Richard Maddocks

Personal information
- Full name: Richard Ivor Maddocks
- Born: 30 July 1928 Carnegie, Melbourne
- Died: 10 September 1968 (aged 40) Blackburn, Victoria
- Batting: Right-handed
- Bowling: Left-arm
- Role: Middle-order batsman

Domestic team information
- 1948/49–1956/57: Victoria

Career statistics
| Competition | First-class |
| Matches | 21 |
| Runs scored | 1227 |
| Batting average | 40.90 |
| 100s/50s | 2/4 |
| Top score | 271 |
| Balls bowled | 16 |
| Wickets | 1 |
| Bowling average | 9.00 |
| 5 wickets in innings | 0 |
| 10 wickets in match | 0 |
| Best bowling | 1/0 |
| Catches/stumpings | 17/1 |
- Source: CricketArchive, 24 April 2010

= Richard Maddocks =

Australian rules footballer and cricketer

Richard Ivor Maddocks (30 July 1928 – 10 September 1968) was an Australian first-class cricketer who represented Victoria in the Sheffield Shield. He also played Australian rules football with North Melbourne in the Victorian Football League (VFL).

Maddocks, who also went by the first name of Dick, debuted at first-class level with Victoria in 1948. From the 1948–49 to 1951–52 seasons, he was restricted to non Sheffield Shield fixtures against Tasmania, who were yet to enter the competition. In the last of these matches, at the Melbourne Cricket Ground in February 1952, Maddocks scored his maiden first-class century and was involved in a record 343 run partnership with debutant Jeffrey Hallebone for the fifth wicket. He finished on 271, the second highest score made by a Victorian against Tasmania after Bill Ponsford.

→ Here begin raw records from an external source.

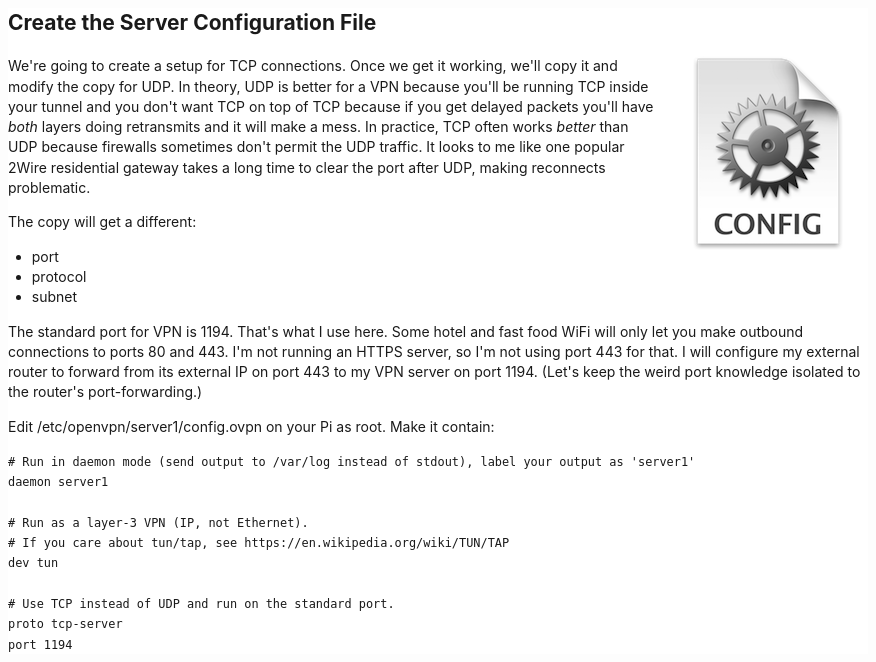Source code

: ## Create the Server Configuration File

<img src="/files/config-icon.png" height="200" width="200" style="float: right; margin: 0 0 10px 10px" >

We're going to create a setup for TCP connections.  Once we get it working, we'll copy it and modify the copy for UDP.  In theory, UDP is better for a VPN because you'll be running TCP inside your tunnel and you don't want TCP on top of TCP because if you get delayed packets you'll have *both* layers doing retransmits and it will make a mess.  In practice, TCP often works *better* than UDP because firewalls sometimes don't permit the UDP traffic.  It looks to me like one popular 2Wire residential gateway takes a long time to clear the port after UDP, making reconnects problematic.

The copy will get a different:

* port
* protocol
* subnet

The standard port for VPN is 1194.  That's what I use here.  Some hotel and fast food WiFi will only let you make outbound connections to ports 80 and 443.  I'm not running an HTTPS server, so I'm not using port 443 for that.  I will configure my external router to forward from its external IP on port 443 to my VPN server on port 1194.  (Let's keep the weird port knowledge isolated to the router's port-forwarding.)

Edit /etc/openvpn/server1/config.ovpn on your Pi as root.  Make it contain:

    # Run in daemon mode (send output to /var/log instead of stdout), label your output as 'server1'
    daemon server1

    # Run as a layer-3 VPN (IP, not Ethernet).
    # If you care about tun/tap, see https://en.wikipedia.org/wiki/TUN/TAP
    dev tun

    # Use TCP instead of UDP and run on the standard port.
    proto tcp-server
    port 1194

Finally in 1953–54, Maddocks got his chance to play Sheffield Shield and took part in all seven matches Victoria played, scoring 345 runs at 28.75. He also took his only first-class wicket, in a match against New South Wales at the MCG. With the visitors chasing just 68 for victory in their fourth innings, Maddocks was allowed a bowl and dismissed opener Ron Briggs caught behind, by his brother and Test cricketer Len Maddocks. It was the only full season he would ever play but he also made some appearances in the 1955–56 and 1957–58 competitions.

Maddocks made his Victorian Football League appearances while still trying to break into the Victorian cricket team, during the 1948 VFL season. He played five games and kicked three goals for North Melbourne. He also represented the North Melbourne Cricket Club in district cricket, playing 239 times before his retirement in 1965. Also played baseball for Victoria, and once held a Victorian table tennis title.

In 1968 he died of a heart attack at the age of 40.